Unlocking the potential of boronsilicate glass passivation for industrial tunnel oxide passivated contact solar cells

• Published in: Progress in photovoltaics Vol. 30; no. 3; pp. 310 - 317
• Main Authors: Liao, Baochen, Ge, Jia, Wu, Xinyuan, Wang, Qiang, Yeo, Reuben J., Du, Zheren
• Format: Journal Article
• Language: English
• Published: Bognor Regis Wiley Subscription Services, Inc 01.03.2022
• Subjects: Aluminum oxide; Boron; BSG passivation; BSG‐TOPCon; Circuits; Emitters; front‐rear interlock; industrial firing activation; lower temperature paste; Mass production; Metallizing; Passivity; Photovoltaic cells; Silicon dioxide; Solar cells; Tunnels
• ISSN: 1062-7995; 1099-159X
• DOI: 10.1002/pip.3519

In this work, we present a breakthrough in boronsilicate glass (BSG) passivated industrial tunnel oxide passivated contact (i‐TOPCon) solar cells. We find that a high‐temperature firing process significantly improves the front side BSG passivation quality; however, the use of such high‐temperatures is undesirable for metallization as it could lead to more junction damage by the metal paste spikes. In this study, we present a simple and industrially viable method to resolve this dilemma. With a high‐temperature industrial firing activation step to maximize the potential of BSG passivation, a low emitter saturation current (J0e) of 34 fA/cm2 has been achieved, demonstrating excellent boron emitter passivation that is comparable to state‐of‐the‐art SiO2 and Al2O3‐based passivation methods on similar structures and boron emitters.

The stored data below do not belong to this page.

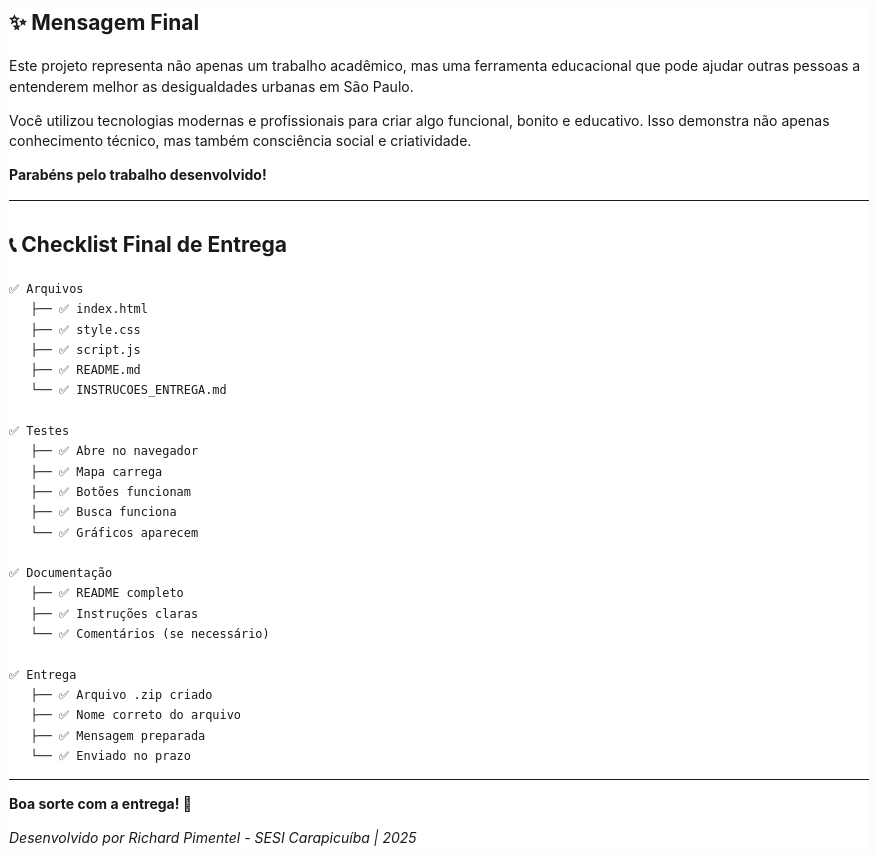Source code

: 
## ✨ Mensagem Final

Este projeto representa não apenas um trabalho acadêmico, mas uma 
ferramenta educacional que pode ajudar outras pessoas a entenderem 
melhor as desigualdades urbanas em São Paulo.

Você utilizou tecnologias modernas e profissionais para criar algo 
funcional, bonito e educativo. Isso demonstra não apenas conhecimento 
técnico, mas também consciência social e criatividade.

**Parabéns pelo trabalho desenvolvido!**

---

## 📞 Checklist Final de Entrega

```
✅ Arquivos
   ├── ✅ index.html
   ├── ✅ style.css
   ├── ✅ script.js
   ├── ✅ README.md
   └── ✅ INSTRUCOES_ENTREGA.md

✅ Testes
   ├── ✅ Abre no navegador
   ├── ✅ Mapa carrega
   ├── ✅ Botões funcionam
   ├── ✅ Busca funciona
   └── ✅ Gráficos aparecem

✅ Documentação
   ├── ✅ README completo
   ├── ✅ Instruções claras
   └── ✅ Comentários (se necessário)

✅ Entrega
   ├── ✅ Arquivo .zip criado
   ├── ✅ Nome correto do arquivo
   ├── ✅ Mensagem preparada
   └── ✅ Enviado no prazo
```

---

**Boa sorte com a entrega! 🚀**

*Desenvolvido por Richard Pimentel - SESI Carapicuíba | 2025*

Applying this solution to cell device, the open‐circuit voltage (Voc) is improved by about 6 mV, corresponding to an absolute cell efficiency improvement of about 0.2%. Furthermore, after activating the BSG passivation, a lower temperature paste could be used at the rear side which further improves the Voc by around 3 mV. Combined together, an overall improvement of Voc close to 10 mV is achieved, propelling the cell Voc into the 690‐mV era. The effectiveness of this solution was also verified in a mass production line, with average cell efficiencies of around 23.2% (0.5% more than the baseline) and a maximum cell efficiency and Voc of 23.4% and 693 mV, respectively. This work opens new routes for further improving conventional solar cell efficiencies, in particular for BSG‐passivated TOPCon solar cells. A simple and industrially viable method is presented to resolve the bottleneck faced by boronsilicate glass‐passivated TOPCon (BSG‐TOPCon) solar cells. With the two‐step method developed, the BSG layer demonstrated passivation performance comparable to other state‐of‐the‐art dielectric layers and improved the cell Voc by almost 10 mV. This work opens many new routes for the further improvement of BSG‐TOPCon solar cell efficiencies and gives us one good candidate for boron emitter passivation in device applications.